Ad 2. Door oprichting van de Europese toezichthouder voor gegevensbescherming (EDPS) en door het belang dat het Europees Parlement hecht aan de bescherming van persoonsgegevens zijn door de Commissie wijzigingen voorgesteld om het verwijderen van gegevens in Eurodac beter mogelijk te maken (bijvoorbeeld als een vreemdeling een verblijfsvergunning krijgt of de nationaliteit van de lidstaat verkrijgt). Nederland onderschrijft het uitgangspunt dat persoonsgegevens niet langer worden bewaard dan nodig voor de doeleinden en juicht deze voorstellen toe.
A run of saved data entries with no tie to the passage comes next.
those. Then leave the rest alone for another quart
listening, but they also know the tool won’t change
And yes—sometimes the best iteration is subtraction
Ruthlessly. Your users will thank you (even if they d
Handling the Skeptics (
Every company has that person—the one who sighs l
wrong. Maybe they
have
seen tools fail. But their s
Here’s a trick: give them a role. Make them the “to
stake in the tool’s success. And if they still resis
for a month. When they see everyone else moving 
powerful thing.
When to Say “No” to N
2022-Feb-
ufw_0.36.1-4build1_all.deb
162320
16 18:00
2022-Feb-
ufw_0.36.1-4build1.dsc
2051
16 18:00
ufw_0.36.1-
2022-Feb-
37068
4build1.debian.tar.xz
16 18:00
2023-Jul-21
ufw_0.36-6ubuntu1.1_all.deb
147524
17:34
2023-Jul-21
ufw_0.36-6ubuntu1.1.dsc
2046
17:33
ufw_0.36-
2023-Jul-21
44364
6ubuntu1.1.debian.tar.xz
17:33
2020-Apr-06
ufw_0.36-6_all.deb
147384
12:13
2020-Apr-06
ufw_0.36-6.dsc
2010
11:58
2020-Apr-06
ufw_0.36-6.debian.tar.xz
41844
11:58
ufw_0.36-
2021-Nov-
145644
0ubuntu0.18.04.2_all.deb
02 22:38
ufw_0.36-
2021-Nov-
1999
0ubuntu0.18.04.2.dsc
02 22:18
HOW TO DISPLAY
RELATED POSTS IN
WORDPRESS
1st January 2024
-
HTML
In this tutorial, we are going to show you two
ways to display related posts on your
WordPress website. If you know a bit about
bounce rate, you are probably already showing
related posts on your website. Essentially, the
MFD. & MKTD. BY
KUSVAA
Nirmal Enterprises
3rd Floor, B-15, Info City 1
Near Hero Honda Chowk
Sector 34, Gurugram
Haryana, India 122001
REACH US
Ad 3 en 4. Nederland staat positief tegenover het voorstel om gegevens van vreemdelingen die internationale bescherming (toegelaten als vluchteling of in verband met subsidiaire bescherming) genieten, in Eurodac te markeren. Dit zal de toepassing van de Dublin-verordening vergemakkelijken, bijvoorbeeld bij de identificatie van de betreffende vreemdeling of in het geval dat een familielid in een lidstaat verblijft terwijl een ander familielid in een andere lidstaat verblijft ten behoeve van het mogelijk samenbrengen van het gezin. De toepassing van de Dublin-verordening zou nog verder worden vergemakkelijkt als ook de verlening van nationale vormen van bescherming (bijvoorbeeld een verblijfsvergunning op humanitaire gronden) in Eurodac zou worden gemarkeerd.

Ook het in Eurodac registreren van de toepassing van discretionaire clausules van de Dublin-verordening (m.a.w. het onverplicht in behandeling nemen van een asielaanvraag, terwijl een andere lidstaat ingevolge de Dublin-Verordening verantwoordelijk is) zal de toepassing van laatstgenoemde verordening vergemakkelijken. Dit bevordert het inzicht in de frequentie van de toepassing van deze clausules in Nederland en in de andere lidstaten.

Ad 5. Voorgesteld wordt om de tot toegang tot de Eurodac-database bevoegde autoriteiten nader te specificeren ten behoeve van de bescherming van persoonsgegevens. In het kader van transparantie zal de lijst met bevoegde autoriteiten worden gepubliceerd in het Publicatieblad van de Europese Unie. Hiermee wordt voorgesteld dezelfde procedure te hanteren als thans is neergelegd in de VIS-verordening en de SIS II-verordening. Dit stuit in Nederland niet op bezwaren.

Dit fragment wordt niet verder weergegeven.